Top of Input material

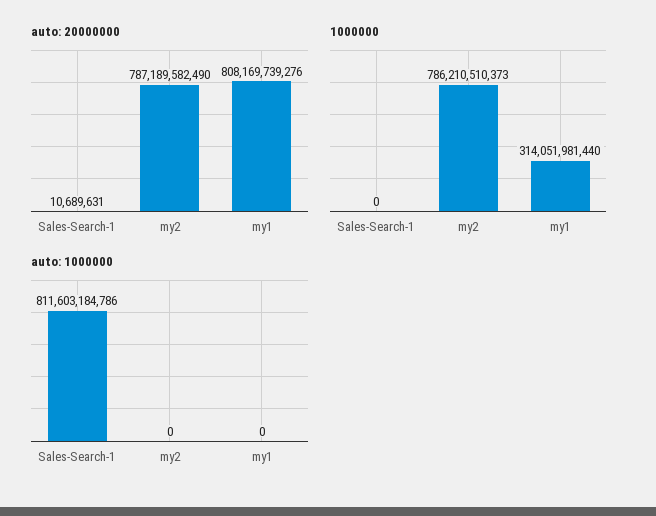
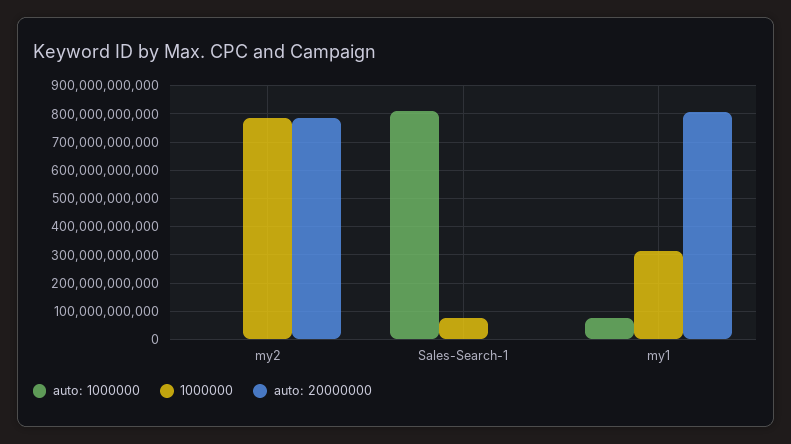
  {
    "auto: 20000000": {
      "Sales-Search-1": 10689631,
      "my2": 787189582490,
      "my1": 808169739276
    },
    "1000000": {
-     "Sales-Search-1": 0,
+     "Sales-Search-1": 75000000000,
      "my2": 786210510373,
      "my1": 314051981440
    },
    "auto: 1000000": {
      "Sales-Search-1": 811603184786,
      "my2": 0,
-     "my1": 0
+     "my1": 75000000000
    }
  }

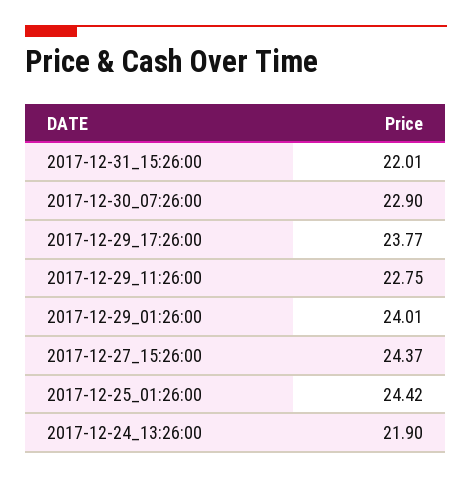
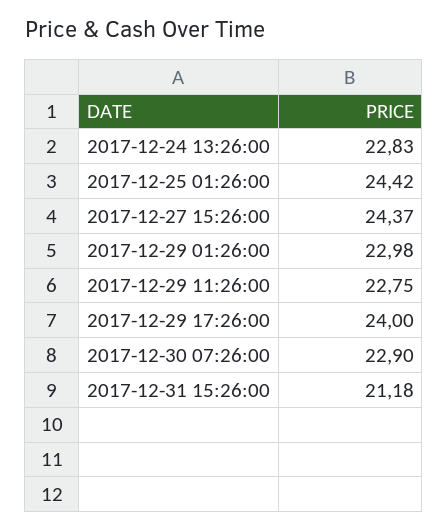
  {
-   "2017-12-31_15:26:00": 22.01,
+   "2017-12-31_15:26:00": 21.18,
    "2017-12-30_07:26:00": 22.9,
-   "2017-12-29_17:26:00": 23.77,
+   "2017-12-29_17:26:00": 24,
    "2017-12-29_11:26:00": 22.75,
-   "2017-12-29_01:26:00": 24.01,
+   "2017-12-29_01:26:00": 22.98,
    "2017-12-27_15:26:00": 24.37,
    "2017-12-25_01:26:00": 24.42,
-   "2017-12-24_13:26:00": 21.9
+   "2017-12-24_13:26:00": 22.83
  }

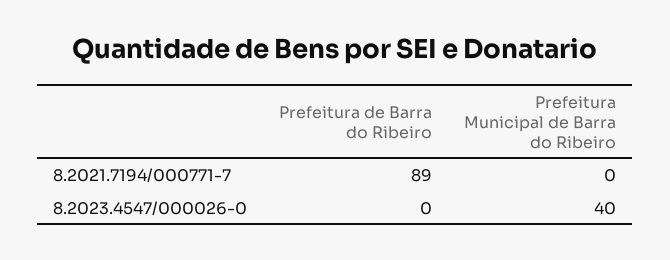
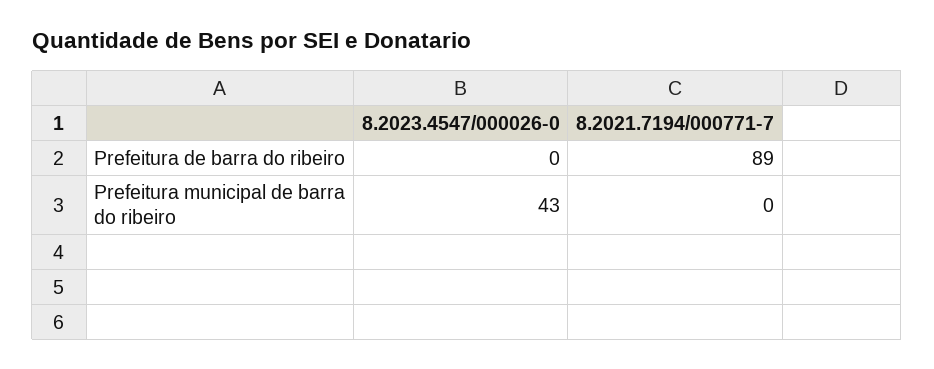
  {
    "Prefeitura de Barra do Ribeiro": {
      "8.2021.7194/000771-7": 89,
      "8.2023.4547/000026-0": 0
    },
    "Prefeitura Municipal de Barra do Ribeiro": {
      "8.2021.7194/000771-7": 0,
-     "8.2023.4547/000026-0": 40
+     "8.2023.4547/000026-0": 43
    }
  }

Bottom of Input material

• _Task directions_
When a line in the records above holds "Barra", that line is to be reported.

• _Answer to this exercise_
    "Prefeitura de Barra do Ribeiro": {
    "Prefeitura Municipal de Barra do Ribeiro": {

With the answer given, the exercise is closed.